Die Aktualisierung wird verschoben, bis die Verordnung vollständig gilt. Die meisten Produzentenländer bleiben damit vorerst in der „Standard“-Kategorie – mit voller Due-Diligence-Pflicht. Das widerspricht früheren Plänen, die Einstufung noch 2026 an neue Wald-Daten der UN-Ernährungsorganisation FAO anzupassen.
Reaktionen der Wirtschaft und Fristen
Die Ankündigung kommt wenige Monate nach der bereits beschlossenen Fristverlängerung. Große und mittlere Unternehmen müssen die EUDR nun bis 30. Dezember 2026 umsetzen, kleine und mikro Unternehmen bis 30. Juni 2027.
Rechtsexperten warnen vor falscher Sicherheit: Die „Vereinfachungen“ seien technische Präzisierungen, keine Aufweichung des Kerngebots. Umweltverbände begrüßen, dass der Verordnungstext nicht neu verhandelt wird. Handelsverbände aus Forst- und Landwirtschaft zeigen sich hingegen skeptisch, ob die Anpassungen praktische Hürden rechtzeitig beseitigen.
Ausblick auf das Frühjahr 2026
Die Aufmerksamkeit richtet sich jetzt auf Ende März oder Anfang April 2026. Dann soll der Entwurf des delegierten Rechtsakts zur öffentlichen Konsultation freigegeben werden. Unternehmen, die mit Palmöl-Derivaten, verarbeitetem Kaffee oder anderen Grenzfall-Produkten handeln, müssen den Anhang-Änderungen besonders folgen.
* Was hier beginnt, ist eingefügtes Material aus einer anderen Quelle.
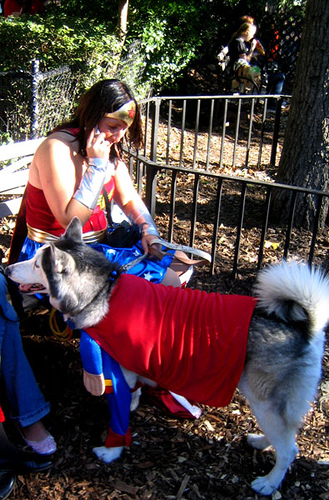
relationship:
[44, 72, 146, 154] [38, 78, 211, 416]
hair on woman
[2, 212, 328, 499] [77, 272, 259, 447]
dog in cape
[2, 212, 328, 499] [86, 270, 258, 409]
dog in cape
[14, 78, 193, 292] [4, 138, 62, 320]
costumed woman on bench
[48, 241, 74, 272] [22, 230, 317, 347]
ear of a dog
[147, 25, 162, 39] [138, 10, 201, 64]
leaves on bush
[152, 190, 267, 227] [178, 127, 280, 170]
shadow reflected by sunlight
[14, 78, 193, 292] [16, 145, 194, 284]
costumed woman wears costume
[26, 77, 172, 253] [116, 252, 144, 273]
costumed woman holds leash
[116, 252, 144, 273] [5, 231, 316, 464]
leash on dog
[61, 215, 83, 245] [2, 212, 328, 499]
ear on dog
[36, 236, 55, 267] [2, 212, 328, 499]
ear on dog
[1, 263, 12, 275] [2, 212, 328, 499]
nose on dog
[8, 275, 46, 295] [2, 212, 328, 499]
mouth on dog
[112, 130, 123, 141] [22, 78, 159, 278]
nose on woman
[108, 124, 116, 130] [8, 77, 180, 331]
eye on woman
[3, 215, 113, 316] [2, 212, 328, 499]
head on dog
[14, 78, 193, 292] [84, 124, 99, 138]
costumed woman on phone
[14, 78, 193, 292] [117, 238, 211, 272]
costumed woman holds leash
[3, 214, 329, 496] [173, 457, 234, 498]
dog on mulch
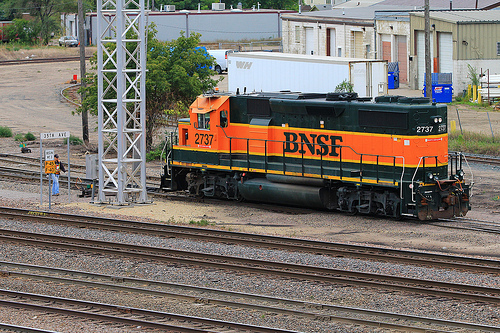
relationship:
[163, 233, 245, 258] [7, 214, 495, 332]
gravel lying between railroad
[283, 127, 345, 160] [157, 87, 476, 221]
black words on train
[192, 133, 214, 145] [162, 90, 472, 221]
number on car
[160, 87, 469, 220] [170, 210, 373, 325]
car on track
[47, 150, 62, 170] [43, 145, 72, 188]
head of a person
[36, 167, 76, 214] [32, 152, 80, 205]
legs of a person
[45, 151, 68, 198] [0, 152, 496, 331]
person walking on bunch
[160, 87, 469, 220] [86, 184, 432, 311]
car on rail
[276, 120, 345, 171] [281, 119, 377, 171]
characters on train body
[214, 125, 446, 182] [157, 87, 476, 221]
hand rails on train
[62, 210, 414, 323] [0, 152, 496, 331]
bunch of bunch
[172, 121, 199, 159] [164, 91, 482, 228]
door of a train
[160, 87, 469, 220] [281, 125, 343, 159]
car has logo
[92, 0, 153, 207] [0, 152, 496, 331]
tower beside bunch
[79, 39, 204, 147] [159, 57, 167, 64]
tree has leaves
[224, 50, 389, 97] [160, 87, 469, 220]
trailer behind car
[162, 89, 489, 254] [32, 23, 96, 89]
car in background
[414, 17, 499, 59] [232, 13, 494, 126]
building in background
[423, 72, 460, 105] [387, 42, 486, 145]
dumpster in background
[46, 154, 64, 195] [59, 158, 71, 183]
person has arm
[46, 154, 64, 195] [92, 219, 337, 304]
person walking railroad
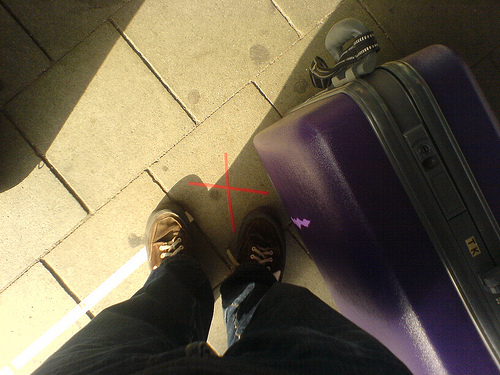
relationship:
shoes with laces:
[138, 197, 293, 299] [153, 226, 278, 271]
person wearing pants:
[27, 192, 397, 372] [27, 266, 407, 373]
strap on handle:
[309, 31, 380, 88] [290, 0, 403, 70]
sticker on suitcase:
[462, 234, 483, 254] [267, 21, 498, 369]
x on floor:
[185, 149, 269, 234] [10, 5, 489, 373]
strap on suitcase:
[302, 31, 395, 90] [247, 29, 494, 371]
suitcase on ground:
[247, 29, 494, 371] [4, 7, 471, 349]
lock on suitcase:
[409, 132, 442, 171] [247, 29, 494, 371]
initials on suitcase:
[464, 234, 484, 255] [267, 21, 498, 369]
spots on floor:
[178, 37, 318, 108] [10, 5, 489, 373]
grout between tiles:
[2, 110, 89, 215] [4, 4, 425, 374]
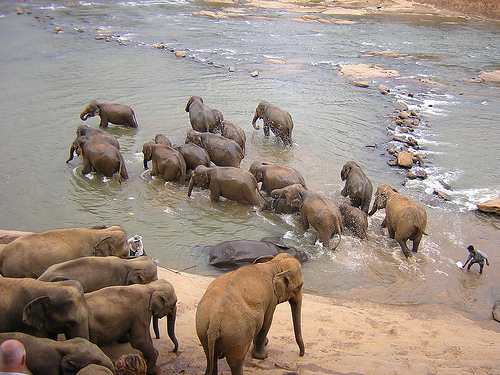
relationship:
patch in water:
[340, 62, 402, 81] [0, 0, 499, 335]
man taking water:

Eine Aufnahme würde sofortige Sorgfaltspflichten auslösen.
Parallel arbeitet die Kommission an einer überarbeiteten Durchführungsverordnung für das EUDR-Informationssystem TRACES. Es soll die vereinfachten Regeln für Kleinbauern umsetzen, auf die sich die EU-Staaten bereits 2025 geeinigt hatten. Mit dem nahenden Dezember-2026-Deadline verlagert sich der Fokus endgültig von der politischen Debatte zur technischen Umsetzung.